• _EXERCISE GOAL_
Print all of the data exactly as written.
--- START RECORD LIST ---
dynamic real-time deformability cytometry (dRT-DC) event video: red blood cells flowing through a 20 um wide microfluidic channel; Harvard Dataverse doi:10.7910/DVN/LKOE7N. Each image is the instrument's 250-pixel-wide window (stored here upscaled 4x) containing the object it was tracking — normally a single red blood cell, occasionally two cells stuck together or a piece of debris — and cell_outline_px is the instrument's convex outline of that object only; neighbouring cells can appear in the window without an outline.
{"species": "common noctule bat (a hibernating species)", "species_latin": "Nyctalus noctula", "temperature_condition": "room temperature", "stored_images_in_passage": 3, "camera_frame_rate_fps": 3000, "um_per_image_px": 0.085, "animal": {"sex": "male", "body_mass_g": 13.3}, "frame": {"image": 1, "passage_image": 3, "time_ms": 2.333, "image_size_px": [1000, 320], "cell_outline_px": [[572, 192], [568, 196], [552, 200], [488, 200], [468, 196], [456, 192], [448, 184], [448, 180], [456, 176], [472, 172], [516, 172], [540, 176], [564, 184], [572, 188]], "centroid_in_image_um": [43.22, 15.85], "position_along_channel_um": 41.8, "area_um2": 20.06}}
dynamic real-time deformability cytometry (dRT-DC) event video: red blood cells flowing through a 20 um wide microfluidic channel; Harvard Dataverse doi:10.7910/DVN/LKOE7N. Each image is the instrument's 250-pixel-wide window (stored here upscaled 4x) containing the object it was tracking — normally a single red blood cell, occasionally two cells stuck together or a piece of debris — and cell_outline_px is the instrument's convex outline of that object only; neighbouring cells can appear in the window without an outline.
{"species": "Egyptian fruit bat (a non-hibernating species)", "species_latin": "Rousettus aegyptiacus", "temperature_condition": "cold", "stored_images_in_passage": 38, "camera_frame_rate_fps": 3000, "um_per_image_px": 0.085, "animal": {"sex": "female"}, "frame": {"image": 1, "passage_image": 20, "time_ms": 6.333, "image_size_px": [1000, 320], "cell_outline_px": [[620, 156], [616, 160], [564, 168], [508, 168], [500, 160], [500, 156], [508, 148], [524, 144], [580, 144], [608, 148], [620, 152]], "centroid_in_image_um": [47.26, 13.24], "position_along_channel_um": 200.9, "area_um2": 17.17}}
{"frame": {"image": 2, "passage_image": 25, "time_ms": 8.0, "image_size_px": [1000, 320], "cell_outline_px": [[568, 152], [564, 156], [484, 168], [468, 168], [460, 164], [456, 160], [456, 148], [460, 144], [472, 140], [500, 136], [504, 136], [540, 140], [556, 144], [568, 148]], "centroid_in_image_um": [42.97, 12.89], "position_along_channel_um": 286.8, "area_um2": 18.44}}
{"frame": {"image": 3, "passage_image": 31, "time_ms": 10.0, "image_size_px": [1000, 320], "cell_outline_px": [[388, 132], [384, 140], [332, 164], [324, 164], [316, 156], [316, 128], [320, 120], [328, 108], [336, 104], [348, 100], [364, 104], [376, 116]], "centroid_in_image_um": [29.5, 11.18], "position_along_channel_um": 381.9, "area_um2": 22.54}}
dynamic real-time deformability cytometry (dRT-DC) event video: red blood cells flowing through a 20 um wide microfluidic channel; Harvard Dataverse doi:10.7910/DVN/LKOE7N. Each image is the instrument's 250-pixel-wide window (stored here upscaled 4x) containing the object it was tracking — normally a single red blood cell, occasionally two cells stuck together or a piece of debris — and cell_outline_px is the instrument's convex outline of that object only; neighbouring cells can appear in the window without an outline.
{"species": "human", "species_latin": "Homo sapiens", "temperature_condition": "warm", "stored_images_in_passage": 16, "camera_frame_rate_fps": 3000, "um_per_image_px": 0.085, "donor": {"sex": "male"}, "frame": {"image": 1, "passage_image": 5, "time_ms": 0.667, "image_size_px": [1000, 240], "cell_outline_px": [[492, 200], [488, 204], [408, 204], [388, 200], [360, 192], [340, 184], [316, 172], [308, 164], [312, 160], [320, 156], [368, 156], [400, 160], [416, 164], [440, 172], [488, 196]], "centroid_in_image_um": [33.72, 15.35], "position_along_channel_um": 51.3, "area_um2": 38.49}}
--- END RECORD LIST ---
• _RESULT BELOW_
dynamic real-time deformability cytometry (dRT-DC) event video: red blood cells flowing through a 20 um wide microfluidic channel; Harvard Dataverse doi:10.7910/DVN/LKOE7N. Each image is the instrument's 250-pixel-wide window (stored here upscaled 4x) containing the object it was tracking — normally a single red blood cell, occasionally two cells stuck together or a piece of debris — and cell_outline_px is the instrument's convex outline of that object only; neighbouring cells can appear in the window without an outline.
{"species": "common noctule bat (a hibernating species)", "species_latin": "Nyctalus noctula", "temperature_condition": "room temperature", "stored_images_in_passage": 3, "camera_frame_rate_fps": 3000, "um_per_image_px": 0.085, "animal": {"sex": "male", "body_mass_g": 13.3}, "frame": {"image": 1, "passage_image": 3, "time_ms": 2.333, "image_size_px": [1000, 320], "cell_outline_px": [[572, 192], [568, 196], [552, 200], [488, 200], [468, 196], [456, 192], [448, 184], [448, 180], [456, 176], [472, 172], [516, 172], [540, 176], [564, 184], [572, 188]], "centroid_in_image_um": [43.22, 15.85], "position_along_channel_um": 41.8, "area_um2": 20.06}}
dynamic real-time deformability cytometry (dRT-DC) event video: red blood cells flowing through a 20 um wide microfluidic channel; Harvard Dataverse doi:10.7910/DVN/LKOE7N. Each image is the instrument's 250-pixel-wide window (stored here upscaled 4x) containing the object it was tracking — normally a single red blood cell, occasionally two cells stuck together or a piece of debris — and cell_outline_px is the instrument's convex outline of that object only; neighbouring cells can appear in the window without an outline.
{"species": "Egyptian fruit bat (a non-hibernating species)", "species_latin": "Rousettus aegyptiacus", "temperature_condition": "cold", "stored_images_in_passage": 38, "camera_frame_rate_fps": 3000, "um_per_image_px": 0.085, "animal": {"sex": "female"}, "frame": {"image": 1, "passage_image": 20, "time_ms": 6.333, "image_size_px": [1000, 320], "cell_outline_px": [[620, 156], [616, 160], [564, 168], [508, 168], [500, 160], [500, 156], [508, 148], [524, 144], [580, 144], [608, 148], [620, 152]], "centroid_in_image_um": [47.26, 13.24], "position_along_channel_um": 200.9, "area_um2": 17.17}}
{"frame": {"image": 2, "passage_image": 25, "time_ms": 8.0, "image_size_px": [1000, 320], "cell_outline_px": [[568, 152], [564, 156], [484, 168], [468, 168], [460, 164], [456, 160], [456, 148], [460, 144], [472, 140], [500, 136], [504, 136], [540, 140], [556, 144], [568, 148]], "centroid_in_image_um": [42.97, 12.89], "position_along_channel_um": 286.8, "area_um2": 18.44}}
{"frame": {"image": 3, "passage_image": 31, "time_ms": 10.0, "image_size_px": [1000, 320], "cell_outline_px": [[388, 132], [384, 140], [332, 164], [324, 164], [316, 156], [316, 128], [320, 120], [328, 108], [336, 104], [348, 100], [364, 104], [376, 116]], "centroid_in_image_um": [29.5, 11.18], "position_along_channel_um": 381.9, "area_um2": 22.54}}
dynamic real-time deformability cytometry (dRT-DC) event video: red blood cells flowing through a 20 um wide microfluidic channel; Harvard Dataverse doi:10.7910/DVN/LKOE7N. Each image is the instrument's 250-pixel-wide window (stored here upscaled 4x) containing the object it was tracking — normally a single red blood cell, occasionally two cells stuck together or a piece of debris — and cell_outline_px is the instrument's convex outline of that object only; neighbouring cells can appear in the window without an outline.
{"species": "human", "species_latin": "Homo sapiens", "temperature_condition": "warm", "stored_images_in_passage": 16, "camera_frame_rate_fps": 3000, "um_per_image_px": 0.085, "donor": {"sex": "male"}, "frame": {"image": 1, "passage_image": 5, "time_ms": 0.667, "image_size_px": [1000, 240], "cell_outline_px": [[492, 200], [488, 204], [408, 204], [388, 200], [360, 192], [340, 184], [316, 172], [308, 164], [312, 160], [320, 156], [368, 156], [400, 160], [416, 164], [440, 172], [488, 196]], "centroid_in_image_um": [33.72, 15.35], "position_along_channel_um": 51.3, "area_um2": 38.49}}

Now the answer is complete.